Another solution would be to recognise that invitations are from the Archbishop to individual bishops and that therefore decisions by or in relation to whole provinces are part of the current problem (as will perhaps become clear if some African provinces try to enforce a boycott on all their bishops). The Archbishop could therefore seek to distinguish somehow between those bishops in America who are genuinely committed to working with the Windsor and covenant process and those who are not and are instead conscientiously convinced they are called to support actions which result in serious division or scandal within the Communion. That differentation could be effected in various ways, for example, studying any roll-call vote next week among the bishops as they respond to the Primates or eliciting a more explicit personal commitment on the part of bishops to the willingness to work with Windsor spoken of in the initial letter of invitation (perhaps with reference to the Camp Allen principles or the Dar requests).
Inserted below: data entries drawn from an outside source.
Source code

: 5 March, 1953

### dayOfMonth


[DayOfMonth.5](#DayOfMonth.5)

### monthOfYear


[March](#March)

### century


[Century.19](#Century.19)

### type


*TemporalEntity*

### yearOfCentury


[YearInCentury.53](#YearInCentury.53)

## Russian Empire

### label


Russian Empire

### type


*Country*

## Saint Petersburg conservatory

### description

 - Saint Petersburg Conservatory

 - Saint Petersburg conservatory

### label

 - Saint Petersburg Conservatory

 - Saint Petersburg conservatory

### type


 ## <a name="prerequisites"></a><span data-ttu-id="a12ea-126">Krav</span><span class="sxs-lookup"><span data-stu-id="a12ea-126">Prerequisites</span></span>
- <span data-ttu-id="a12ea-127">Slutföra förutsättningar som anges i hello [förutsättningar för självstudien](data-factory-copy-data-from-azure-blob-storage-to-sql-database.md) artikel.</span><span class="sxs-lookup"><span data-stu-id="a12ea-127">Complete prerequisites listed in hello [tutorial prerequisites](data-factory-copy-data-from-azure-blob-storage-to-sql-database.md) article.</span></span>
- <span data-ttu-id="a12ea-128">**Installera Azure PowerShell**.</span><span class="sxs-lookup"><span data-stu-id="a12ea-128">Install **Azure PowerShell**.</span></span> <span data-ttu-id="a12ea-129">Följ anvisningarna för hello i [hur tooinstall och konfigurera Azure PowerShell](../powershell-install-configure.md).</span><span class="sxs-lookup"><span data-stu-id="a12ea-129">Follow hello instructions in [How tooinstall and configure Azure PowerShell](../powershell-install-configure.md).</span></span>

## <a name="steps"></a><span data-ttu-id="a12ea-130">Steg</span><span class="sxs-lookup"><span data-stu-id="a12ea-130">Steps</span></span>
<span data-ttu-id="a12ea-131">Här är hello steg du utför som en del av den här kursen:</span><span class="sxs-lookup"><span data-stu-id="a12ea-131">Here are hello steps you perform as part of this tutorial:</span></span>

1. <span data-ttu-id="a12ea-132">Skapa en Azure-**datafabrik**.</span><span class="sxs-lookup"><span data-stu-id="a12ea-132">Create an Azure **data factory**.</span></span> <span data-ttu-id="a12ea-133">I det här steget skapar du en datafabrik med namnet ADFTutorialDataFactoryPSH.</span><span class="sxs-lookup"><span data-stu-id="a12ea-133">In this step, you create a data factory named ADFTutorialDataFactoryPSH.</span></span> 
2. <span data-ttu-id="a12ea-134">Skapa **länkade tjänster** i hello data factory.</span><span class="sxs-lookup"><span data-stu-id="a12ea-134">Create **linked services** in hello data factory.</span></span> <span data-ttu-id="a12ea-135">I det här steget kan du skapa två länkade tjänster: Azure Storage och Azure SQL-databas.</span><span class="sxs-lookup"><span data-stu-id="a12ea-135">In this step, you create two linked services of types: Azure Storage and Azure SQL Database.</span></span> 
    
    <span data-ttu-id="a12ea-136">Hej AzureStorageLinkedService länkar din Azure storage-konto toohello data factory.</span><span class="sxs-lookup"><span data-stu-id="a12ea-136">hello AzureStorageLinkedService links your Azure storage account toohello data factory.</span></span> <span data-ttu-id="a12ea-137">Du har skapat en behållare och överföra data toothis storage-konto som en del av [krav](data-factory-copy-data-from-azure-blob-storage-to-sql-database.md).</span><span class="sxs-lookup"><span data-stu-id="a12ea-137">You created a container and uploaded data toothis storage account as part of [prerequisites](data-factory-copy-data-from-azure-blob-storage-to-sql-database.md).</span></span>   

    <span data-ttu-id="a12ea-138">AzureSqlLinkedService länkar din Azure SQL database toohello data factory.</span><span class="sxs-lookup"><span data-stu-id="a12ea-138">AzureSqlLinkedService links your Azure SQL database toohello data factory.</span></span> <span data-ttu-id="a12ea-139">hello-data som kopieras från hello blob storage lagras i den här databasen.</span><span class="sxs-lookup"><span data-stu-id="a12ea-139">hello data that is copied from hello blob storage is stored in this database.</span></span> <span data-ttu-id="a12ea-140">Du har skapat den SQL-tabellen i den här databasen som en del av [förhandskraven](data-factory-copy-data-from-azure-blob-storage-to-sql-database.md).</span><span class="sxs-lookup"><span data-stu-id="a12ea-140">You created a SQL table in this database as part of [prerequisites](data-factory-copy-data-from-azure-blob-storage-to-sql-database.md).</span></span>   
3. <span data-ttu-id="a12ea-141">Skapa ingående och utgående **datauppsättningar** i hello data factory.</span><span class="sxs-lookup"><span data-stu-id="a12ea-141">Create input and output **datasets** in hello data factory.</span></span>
Of course, any of these 'solutions' is a sign of failure and brokenness and disobedience but I believe that is because each of them seeks to respond as adequately as possible and with some integrity to a situation which is itself palpably one of failure, brokenness and disobedience. We do look as if we are now in the situation where groups of Christians are determinedly and conscientiously convinced that they are being called by God to follow certain paths even though this results in damaging their bonds of communion and causing new levels of division within the body of Christ. I fervently hope these responses are not needed and some other outcome can be found, not least because of the effect of any of these on other parts of the Communion, especially here in the Church of England. Nevertheless, the only alternative I can currently envisage (unless the latest suggestion from Nigeria is taken up and Lambeth 2008 simply postponed) is effectively to say that the repeated and insistent refusal of the American church to heed the mind and appeals of the Communion since the last Lambeth Conference (in relation to both sexual ethics and the character of life in communion) has, in practice, no consequences for their participation in the life of the Communion. Such a response will likely lead to others parts of the Communion staying away from the Lambeth Conference and so undermining it. More fundamentally, it would amount to abandoning the whole substance, logic and dynamic of the Windsor Report and Process, disregarding the Instruments of Communion, and risking the destruction of any claim of Lambeth 2008 to be an instrument of communion. It would, in other words, likely mark the end of the Anglican Communion as we have known it.

I don't expect you to agree with that bleak analysis but I'd love to know where you think my line of thought is flawed given my commitment to Windsor. I'd especially love to know what alternatives you think there might be that are both consistent with that commitment and more likely to prevent the end of the Communion and enable the greater unity in truth and love for which we all seek and pray.

Of course, if you take as long to reply to this as I've taken to reply to your last, the Lambeth Conference will be just about to happen! Hopefully we can avoid that and return to our more frequent exchanges over the coming weeks and months. Perhaps, if nothing else, they can act as a hopeful sign that whatever happens in relation to the Instruments and structures of the Communion, ongoing conversation and personal commitment to deepening friendship and communion is possible and will continue whatever happens at the global and institutional level.